5. Be A Victim Of A Ponzi Scheme

Due to the high volatility of cryptocurrencies, there is absolutely no chance anyone could offer you certain gains. It’s simply unrealistic. Young investors are not only inexperienced, but greedy, as well.

They jump headfirst into transactions they think are fabulous just to learn a harsh truth: there is no such thing as a “guaranteed gain” in investing cryptocurrencies. Anyone that promises you that is undoubtedly a scammer.

This type of unethical behavior is called a “Ponzi scheme”. Please learn as much as possible about this before you start investing. It will come in handy and preventing you from getting into some trouble you could easily avoid by doing some research.

6. Lose Your Portfolio/Wallet

Cryptocurrencies are demanded by people, they have no value of their own. If people become uninterested in a certain cryptocurrency, that will eventually decrease in value until it’s completely useless.

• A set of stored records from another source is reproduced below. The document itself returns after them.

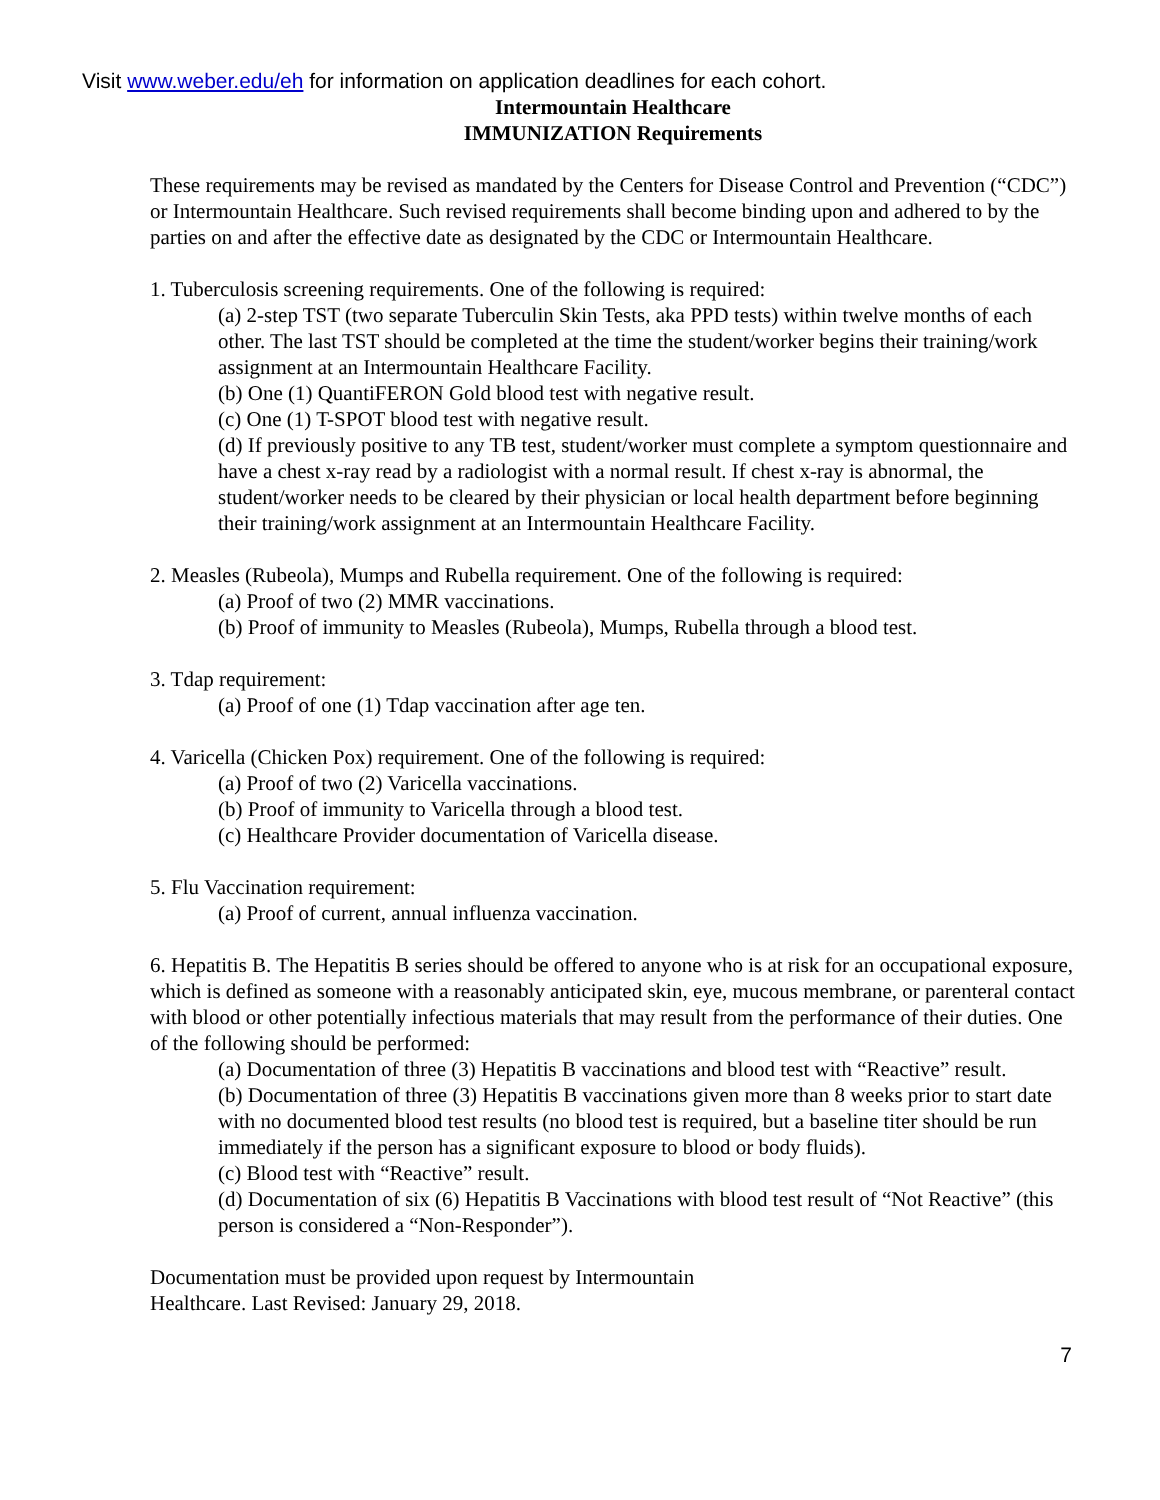Visit www.weber.edu/eh for information on application deadlines for each cohort.
Intermountain Healthcare
IMMUNIZATION Requirements
These requirements may be revised as mandated by the Centers for Disease Control and Prevention (“CDC”) or Intermountain Healthcare. Such revised requirements shall become binding upon and adhered to by the parties on and after the effective date as designated by the CDC or Intermountain Healthcare.
1. Tuberculosis screening requirements. One of the following is required:
(a) 2-step TST (two separate Tuberculin Skin Tests, aka PPD tests) within twelve months of each other. The last TST should be completed at the time the student/worker begins their training/work assignment at an Intermountain Healthcare Facility.
(b) One (1) QuantiFERON Gold blood test with negative result.
(c) One (1) T-SPOT blood test with negative result.
(d) If previously positive to any TB test, student/worker must complete a symptom questionnaire and have a chest x-ray read by a radiologist with a normal result. If chest x-ray is abnormal, the student/worker needs to be cleared by their physician or local health department before beginning their training/work assignment at an Intermountain Healthcare Facility.
2. Measles (Rubeola), Mumps and Rubella requirement. One of the following is required:
(a) Proof of two (2) MMR vaccinations.
(b) Proof of immunity to Measles (Rubeola), Mumps, Rubella through a blood test.
3. Tdap requirement:
(a) Proof of one (1) Tdap vaccination after age ten.
4. Varicella (Chicken Pox) requirement. One of the following is required:
(a) Proof of two (2) Varicella vaccinations.
(b) Proof of immunity to Varicella through a blood test.
(c) Healthcare Provider documentation of Varicella disease.
5. Flu Vaccination requirement:
(a) Proof of current, annual influenza vaccination.
6. Hepatitis B. The Hepatitis B series should be offered to anyone who is at risk for an occupational exposure, which is defined as someone with a reasonably anticipated skin, eye, mucous membrane, or parenteral contact with blood or other potentially infectious materials that may result from the performance of their duties. One of the following should be performed:
(a) Documentation of three (3) Hepatitis B vaccinations and blood test with “Reactive” result.
(b) Documentation of three (3) Hepatitis B vaccinations given more than 8 weeks prior to start date with no documented blood test results (no blood test is required, but a baseline titer should be run immediately if the person has a significant exposure to blood or body fluids).
(c) Blood test with “Reactive” result.
(d) Documentation of six (6) Hepatitis B Vaccinations with blood test result of “Not Reactive” (this person is considered a “Non-Responder”).
Documentation must be provided upon request by Intermountain
Healthcare. Last Revised: January 29, 2018.
7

In this case, you will have to make some lightning-fast exchanges, but these are not possible when you’ve just started learning about investing in cryptocurrencies. Before you know it, you might have 0 funds in your wallet.

This is every investor’s nightmare. One cannot predict the downfall of a cryptocurrency, which makes the prospect of it losing its value even more horrible. This is yet another huge risk you must be willing to put up with when investing in cryptocurrencies.

7. Lose Your Money If A Coin Is Banned

There have been many discussions on whether the Bitcoin should be banned or not. Why? Because it’s used in such a wide array of criminal activities on the Dark Web. In some countries, the Bitcoin is shunned by online communities.

This can happen to any other cryptocurrency you might think of. It if is used too many times in illegal activities, it will eventually get a bad name and authorities will ban it.

Yes, it is not a physical currency, so it does not really have an impact on economy, but it still a danger to people. If the cryptocurrency you’ve invested in is banned, well… you’ll lose all the money you’ve managed to pile up from transactions and trading.

Concluding Remarks

Investing with real money in the real world requires wit, a will to take risks and careful planning. When one’s investing in cryptocurrencies, these requirements are even more compulsory.

Remember that there is a large catalogue of downsides to cryptocurrencies. The lack of liquidity and the high volatility are just a few of them. Do not invest if you have no idea how to do it.

Watch some tutorials or seminars. If possible, try to persons that have been investing long enough to be able to explain how things work to others.